[Start of section]

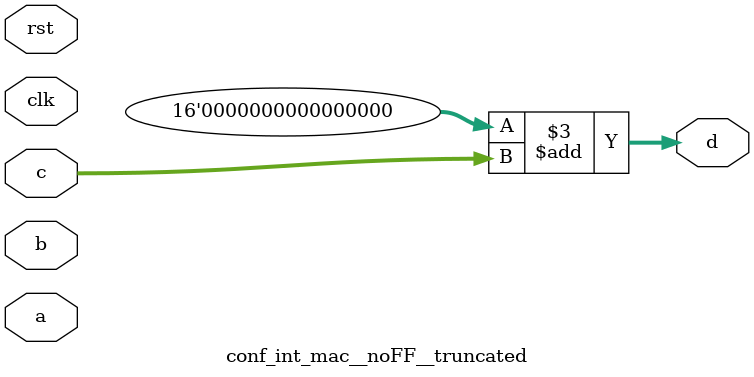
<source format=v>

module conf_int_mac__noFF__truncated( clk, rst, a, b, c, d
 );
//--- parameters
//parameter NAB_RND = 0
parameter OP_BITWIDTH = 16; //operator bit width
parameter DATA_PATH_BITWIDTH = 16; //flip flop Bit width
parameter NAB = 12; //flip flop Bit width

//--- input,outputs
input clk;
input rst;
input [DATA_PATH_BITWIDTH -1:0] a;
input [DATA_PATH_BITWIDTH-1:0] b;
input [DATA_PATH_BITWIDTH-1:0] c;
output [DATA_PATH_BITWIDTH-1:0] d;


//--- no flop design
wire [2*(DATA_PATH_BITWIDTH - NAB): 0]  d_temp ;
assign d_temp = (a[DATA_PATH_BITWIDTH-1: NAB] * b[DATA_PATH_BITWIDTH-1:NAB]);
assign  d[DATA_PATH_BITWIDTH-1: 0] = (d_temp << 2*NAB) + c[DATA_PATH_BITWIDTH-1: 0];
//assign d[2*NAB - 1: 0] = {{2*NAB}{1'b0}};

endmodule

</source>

[End of section]

*Task details:*
When you retype the data above, match every line exactly and leave the pictures behind.

*Response to the task:*
<source format=v>

module conf_int_mac__noFF__truncated( clk, rst, a, b, c, d
 );
//--- parameters
//parameter NAB_RND = 0
parameter OP_BITWIDTH = 16; //operator bit width
parameter DATA_PATH_BITWIDTH = 16; //flip flop Bit width
parameter NAB = 12; //flip flop Bit width

//--- input,outputs
input clk;
input rst;
input [DATA_PATH_BITWIDTH -1:0] a;
input [DATA_PATH_BITWIDTH-1:0] b;
input [DATA_PATH_BITWIDTH-1:0] c;
output [DATA_PATH_BITWIDTH-1:0] d;


//--- no flop design
wire [2*(DATA_PATH_BITWIDTH - NAB): 0]  d_temp ;
assign d_temp = (a[DATA_PATH_BITWIDTH-1: NAB] * b[DATA_PATH_BITWIDTH-1:NAB]);
assign  d[DATA_PATH_BITWIDTH-1: 0] = (d_temp << 2*NAB) + c[DATA_PATH_BITWIDTH-1: 0];
//assign d[2*NAB - 1: 0] = {{2*NAB}{1'b0}};

endmodule

</source>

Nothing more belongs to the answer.